TEXT SECTION:
A personal view of the emergent conversation

I am more of a blog reader than a blog writer. That means I get to learn from sources of all kinds on just about everything, the criss-crossing currents of active minds. They write in blogs, book reviews, web-linked articles, and Facebook comments. While just about every faction and school of thought in Christian faith can be found on line, there are two groups that steer most of the conversation: Emergents and neo-Calvinists. I’ll go into the neo-Calvinists some other time.

The Emergents come under all sorts of names now – collectivists, communitarians, missionals, progressives, post-modernists, and so on.  They see the church as it is today, and as it was in the past, and find it wanting.  Most (not all) of them are people who were raised as US Evangelicals or Fundamentalists, who discovered that much of what they were taught really did not make any sense.

  • They were exposed to science in schools, so they questioned creationism and found it lacking, even from a Biblical point of view.
  • They saw their gay neighbors and colleagues, and found them to be the same mixed bag as straights are – they’re people, not a category hated by God and damned to hell.
  • Most of them had (gasp) sex long before marriage. While the after-effects were sometimes very bitter and made deep wounds, even then they were usually able to move on from it to start a journey to something really good – sex *in* marriage.  While the act itself wasn’t very smart, it also wasn’t the road to lifelong ruin as their pastors taught.

Most importantly, they saw that at least some of the church systems in which they were raised were designed for rigid order, engineered to be micromanaged by petty dictators whose wisdom and motives were not allowed to be questioned. The order put pastors over elders over laity, men over women, husbands over wives over children, famous people over unknown, white over black, rich over poor, Christian over outsider, one brand of Christian over other brands. That’s the sort of thing Jesus in the Gospels constantly spoke out against, so they asked, why was it being done in the name of Jesus?  When they said what they saw, they faced the fiercest of fire from people they had come to respect and even love. They got burned. No one was listening, so they left to find people who were.

While it’s impossible to define emergents, the one common link is that they are mainly people who are emerging from a strict Christian background, evolving into people with more open-hearted and thoughtful beliefs and practices than before. Plus a few fellow travelers they’ve picked up along the way. Truth be told, everyone else is evolving too, but not in the same way to the same extent. Most of us don’t emerge from what we were raised to believe; rather, we evolve within it.

Why is it so hard to write about emergents?

I have a great inner reluctance to write about emergents. Why? Because their most important spiritual task right now is asking more than it is finding, and I don’t want to preempt their asking process with premature guidance from someone who is still himself asking. Also, I must remember our difference in background. As a mainline Lutheran from the Northeast, I didn’t have to deal much with pastors who would sooner hang an African-American than have one as their leader. My childhood background included all sorts of Christians, as well as Jews, Sikhs, Sufis, Buddhists, atheists, straights, and the most flamboyant of gays. I was taught evolution and progress in school and in church, even though I could not believe they were relentlessly positive or always bore the will of God. I was constantly asking questions, and while the church did not always encourage this process, I was never thrown out of one for asking. The world at large was less kind about that than the churches I knew. Few of the pastors I knew were abusers of power; in fact, it was more common that they lacked enough power to carry out their responsibilities.

GOAL 1: Output the passage of the emergent-conversation post from "While it’s impossible" up to and including "write about emergents?".

Records contained in a dataset
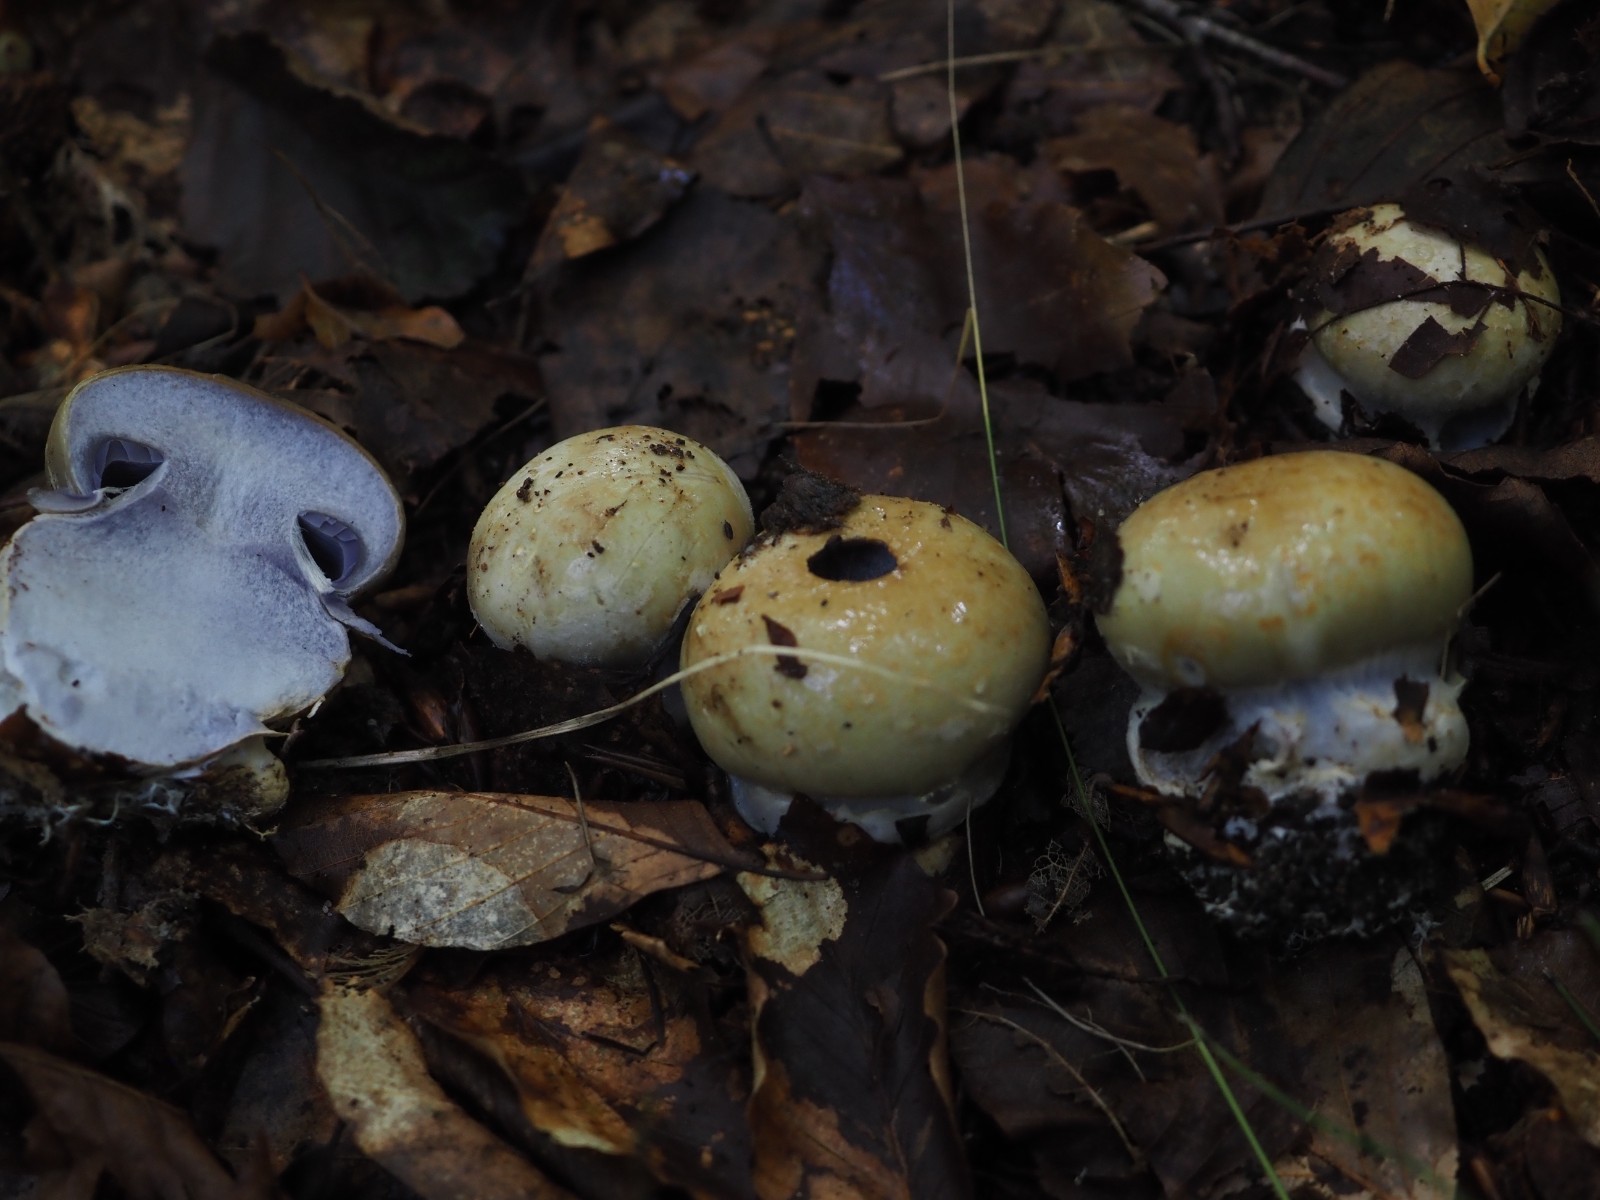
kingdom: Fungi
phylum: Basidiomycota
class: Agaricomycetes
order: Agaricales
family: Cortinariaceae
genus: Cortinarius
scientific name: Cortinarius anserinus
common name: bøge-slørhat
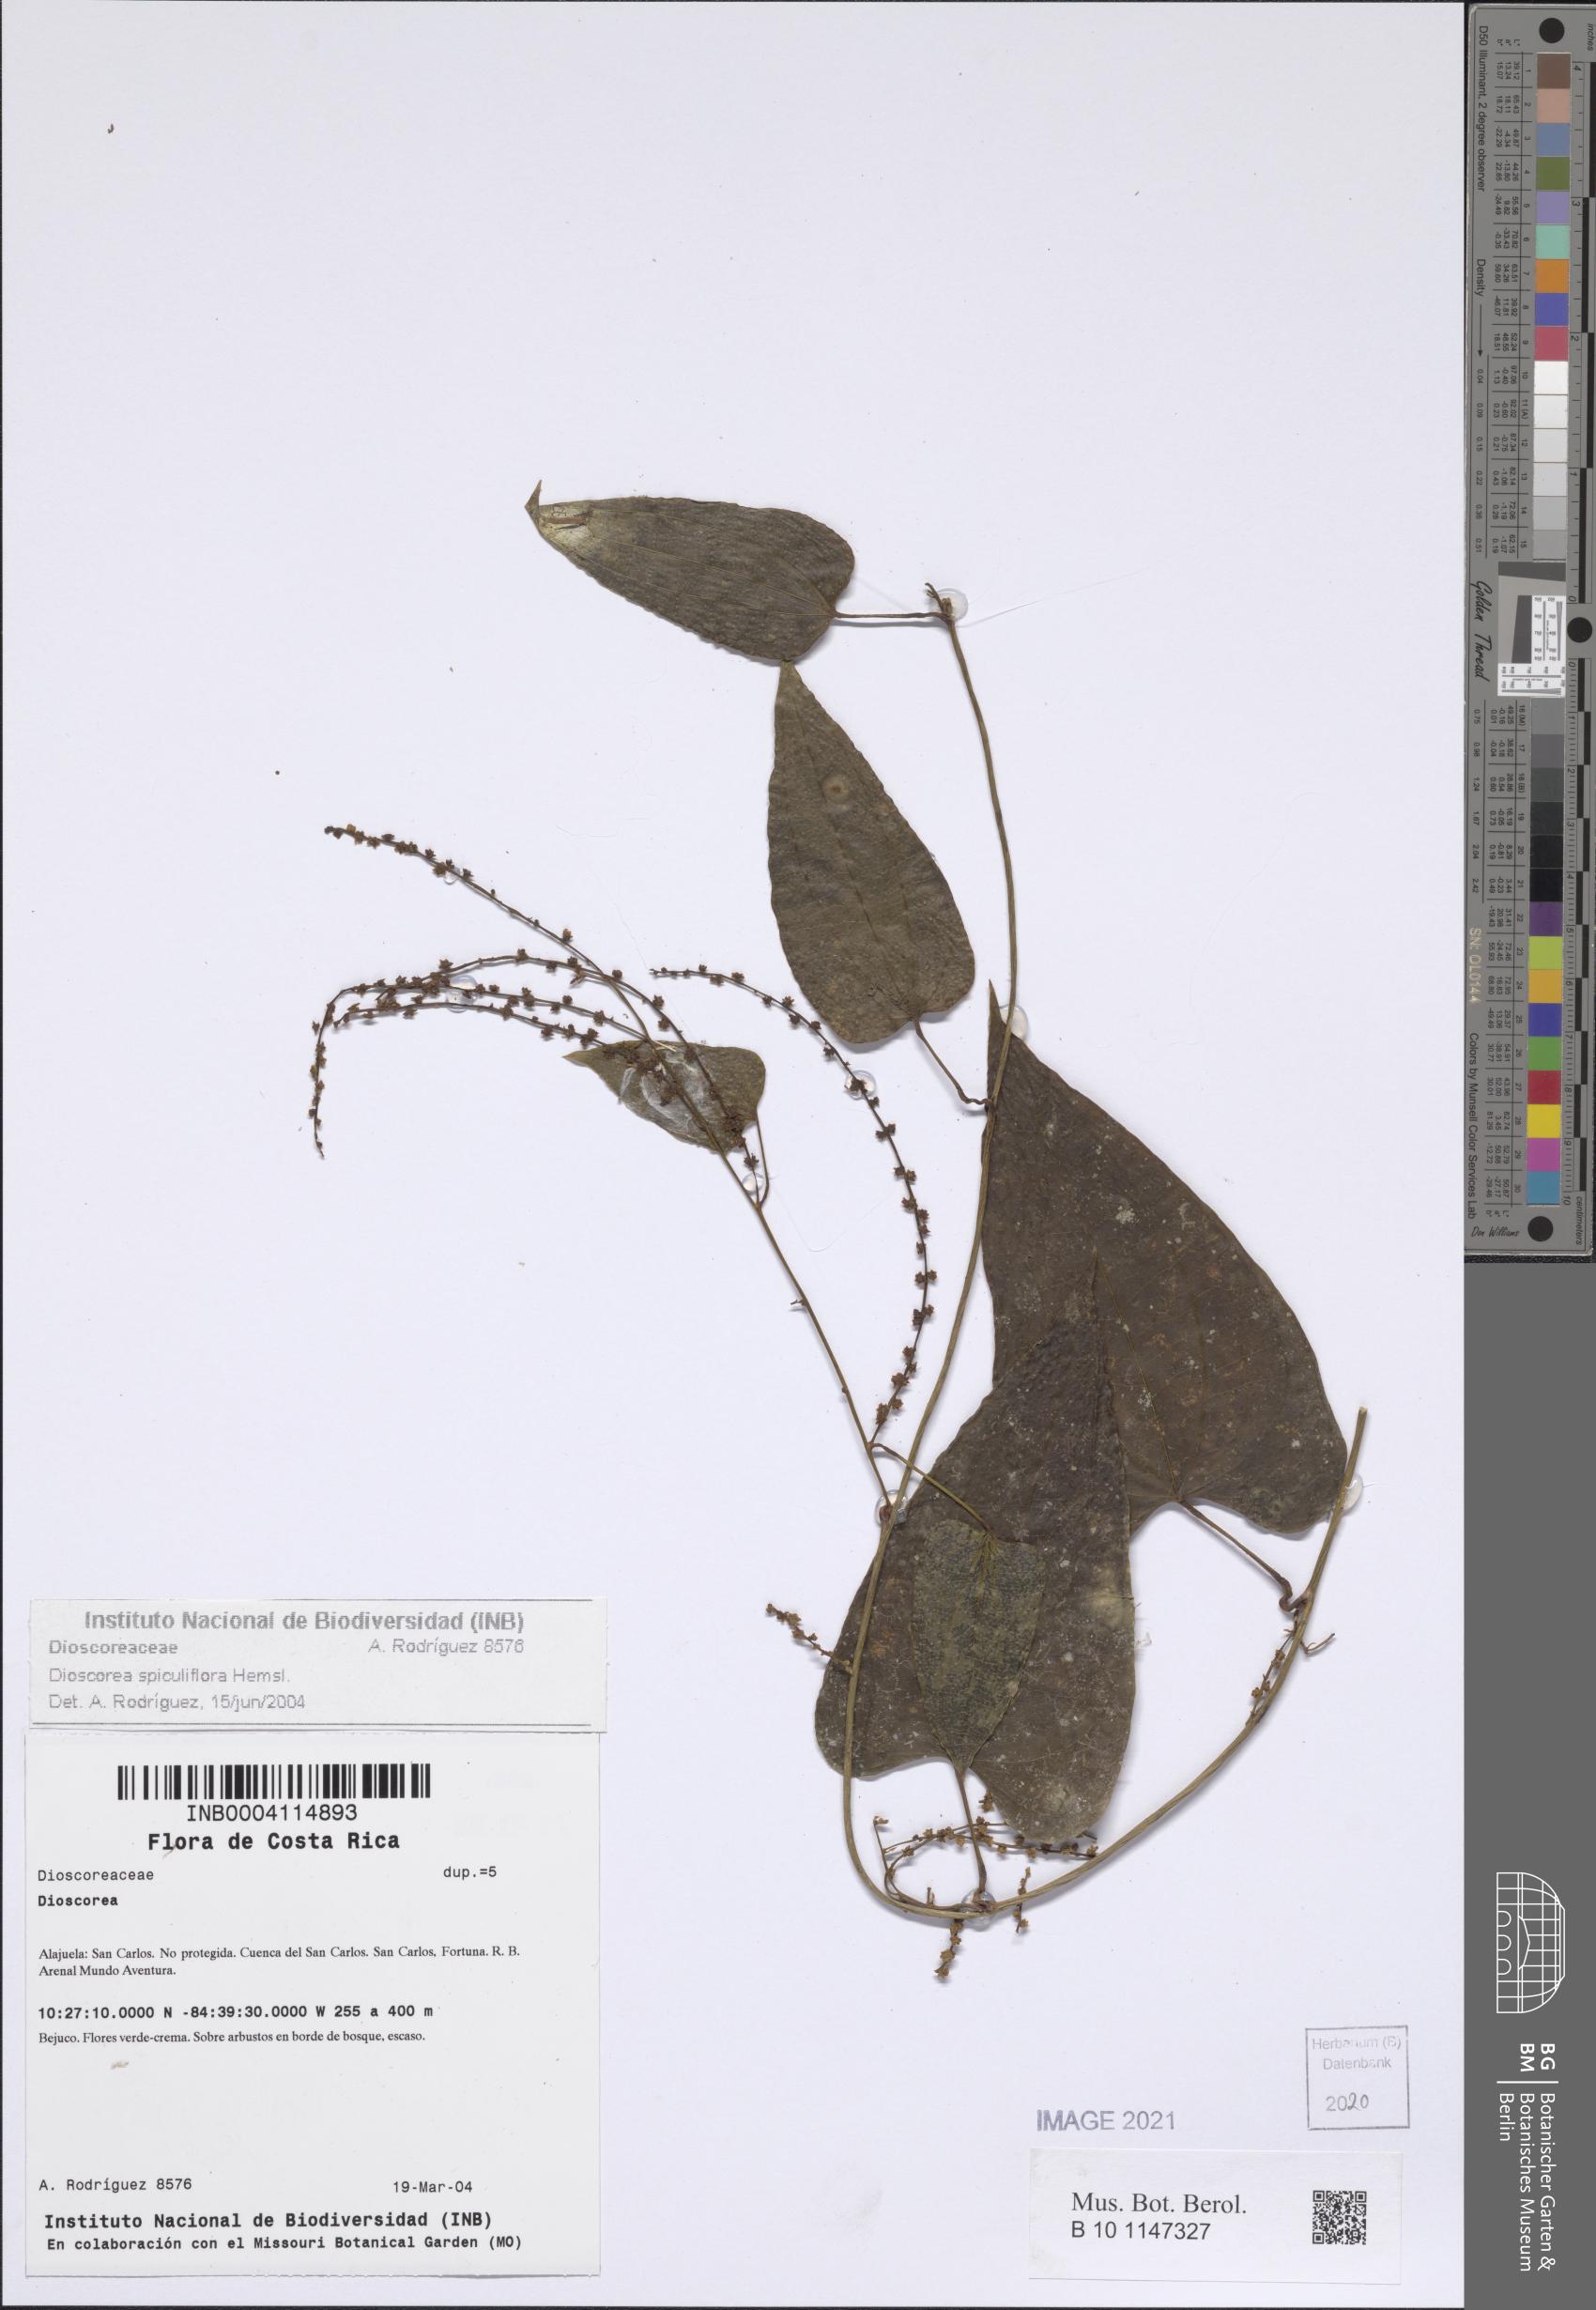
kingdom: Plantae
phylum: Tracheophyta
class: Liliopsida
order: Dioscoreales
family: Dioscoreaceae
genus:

GOAL 2: Return the records' lines from the line with "common name: bøge-slørhat" up to and including the final line of the records, unchanged and without the pictures.

WRITTEN RESPONSE 1:
While it’s impossible to define emergents, the one common link is that they are mainly people who are emerging from a strict Christian background, evolving into people with more open-hearted and thoughtful beliefs and practices than before. Plus a few fellow travelers they’ve picked up along the way. Truth be told, everyone else is evolving too, but not in the same way to the same extent. Most of us don’t emerge from what we were raised to believe; rather, we evolve within it.

Why is it so hard to write about emergents?

WRITTEN RESPONSE 2:
common name: bøge-slørhat
kingdom: Plantae
phylum: Tracheophyta
class: Liliopsida
order: Dioscoreales
family: Dioscoreaceae
genus:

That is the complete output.